Sociedad

Fipago pagará a defraudados por caja popular 30 de Agosto

El Fondo para el Fortalecimiento de Sociedades y Cooperativas de Ahorro administrará un fideicomiso para regresar hasta 70% de sus ahorros a los 8 mil socios afectados por la quiebra del negocio en Querétaro.
Francisco Flores Hernández
20 febrero 2014 22:4 Última actualización 20 febrero 2014 22:5
Querétaro.

Autoridades dialogan con los afectados en la ciudad de Querétaro. (El Financiero)

QUERÉTARO, Qro.— A través de un fideicomiso que administrará el Fondo para el Fortalecimiento de Sociedades y Cooperativas de Ahorro y Préstamo y de Apoyo a sus Ahorradores (Fipago) se regresará hasta un 70 por ciento de sus ahorros a los cerca de ocho mil socios que resultaron afectados por la quiebra de la caja 30 de Agosto.

Dicha caja popular operaba una oficina matriz ubicada en Santa Rosa Jáuregui; una sucursal localizada en la colonia Obrera en la capital queretana, y dos más en Guanajuato, en los municipios de Celaya y Silao.

En conferencia de prensa, el comisionado del Fipago, Guillermo Barnes García, reiteró que bajo el amparo de la Ley para Regular las Actividades de las Sociedades Cooperativas de Ahorro y Préstamo (LRASCAP), las personas que resultaron afectadas van a ser apoyadas por el fondo que se constituyó hace más de 10 años.

Estamos hablando de entre seis mil y ocho mil socios activos.
Probablemente la caja diga que había 11 mil socios, pero igual algunos ya no están activos, y eso lo conoceremos a través de una auditoria”.

“La ley del fideicomiso marca una cantidad de 240 mil pesos tope máximo, de la cual se pagaría el 70 por ciento al ahorrador, que tendrá que hacer los trámites correspondientes. Los recursos que se pagan son aportados por el fideicomiso y por el gobierno estatal”, explicó.

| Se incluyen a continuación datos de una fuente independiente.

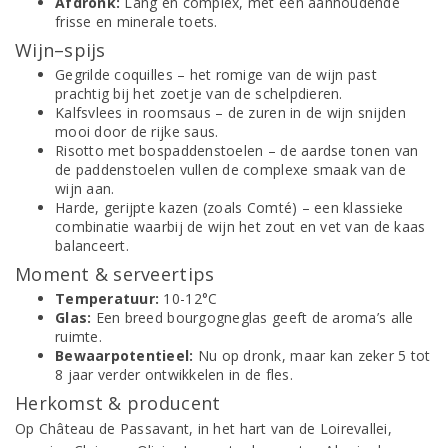
Afdronk:
Lang en complex, met een aanhoudende
frisse en minerale toets.
Wijn–spijs
Gegrilde coquilles – het romige van de wijn past
prachtig bij het zoetje van de schelpdieren.
Kalfsvlees in roomsaus – de zuren in de wijn snijden
mooi door de rijke saus.
Risotto met bospaddenstoelen – de aardse tonen van
de paddenstoelen vullen de complexe smaak van de
wijn aan.
Harde, gerijpte kazen (zoals Comté) – een klassieke
combinatie waarbij de wijn het zout en vet van de kaas
balanceert.
Moment & serveertips
Temperatuur:
10-12°C
Glas:
Een breed bourgogneglas geeft de aroma’s alle
ruimte.
Bewaarpotentieel:
Nu op dronk, maar kan zeker 5 tot
8 jaar verder ontwikkelen in de fles.
Herkomst & producent
Op Château de Passavant, in het hart van de Loirevallei,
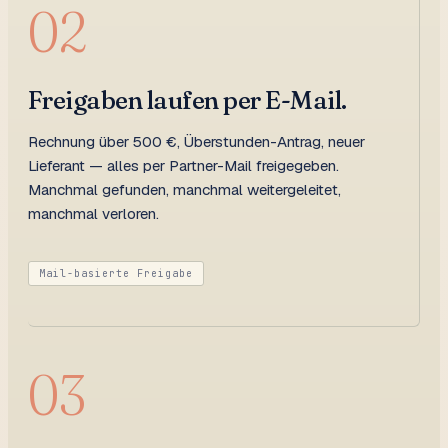
02
Freigaben laufen per E-Mail.
Rechnung über 500 €, Überstunden-Antrag, neuer
Lieferant — alles per Partner-Mail freigegeben.
Manchmal gefunden, manchmal weitergeleitet,
manchmal verloren.
Mail-basierte Freigabe
03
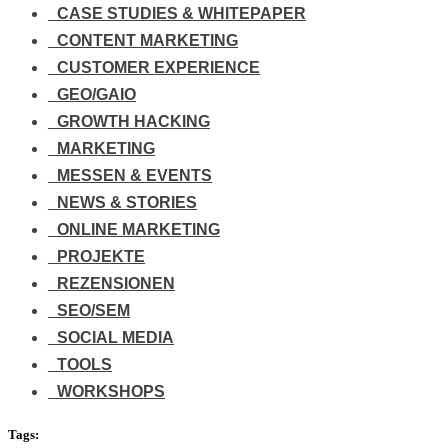
CASE STUDIES & WHITEPAPER
CONTENT MARKETING
CUSTOMER EXPERIENCE
GEO/GAIO
GROWTH HACKING
MARKETING
MESSEN & EVENTS
NEWS & STORIES
ONLINE MARKETING
PROJEKTE
REZENSIONEN
SEO/SEM
SOCIAL MEDIA
TOOLS
WORKSHOPS
Tags:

En el tiempo que lleva de vida el Fipago ha pagado a 170 mil personas que han resultado perjudicadas por quebrantos de cajas populares; mientras que en el año 2001 pagó en Querétaro a los afectados por las cajas populares Querétaro y del Sol, que eran manejadas por José Ocampo Verdugo.

Por su parte, el presidente de la Comisión Nacional Bancaria y de Valores (CNBV), Jaime González Aguadé, puntualizó que la Caja 30 de Agosto, con domicilio social en el estado de Querétaro, no es una sociedad autorizada ni supervisada por este organismo, por lo que tampoco se sujetó al proceso de regularización descrito en la LRASCAP.

Refirió que en el caso de esta caja, la CNBV la detectó y le ordenó dejar de captar recursos desde 2006; sin embargo, se amparó y siguió operando. “Actualmente estamos en un proceso de regularización —con 133 autorizadas y 50 en proceso—, y estamos revisando que todas las cajas estén en condiciones de operar”, dijo.

Sobre la situación de otra caja ubicada en Querétaro, y que quebró hace cuatro años —la caja popular Pedro Escobedo y que operaba en el municipio del mismo nombre—, se informó que sigue en proceso de liquidación de sus ahorradores a través del Fipago.

Barnes García comentó que “ya acabamos la auditoría, el Comité Técnico del Fideicomiso ya la aprobó, e identificamos a mil 228 ahorradores. El monto de la aportación estatal es de un millón 628 mil pesos y del fideicomiso es de dos millones 850 mil pesos”.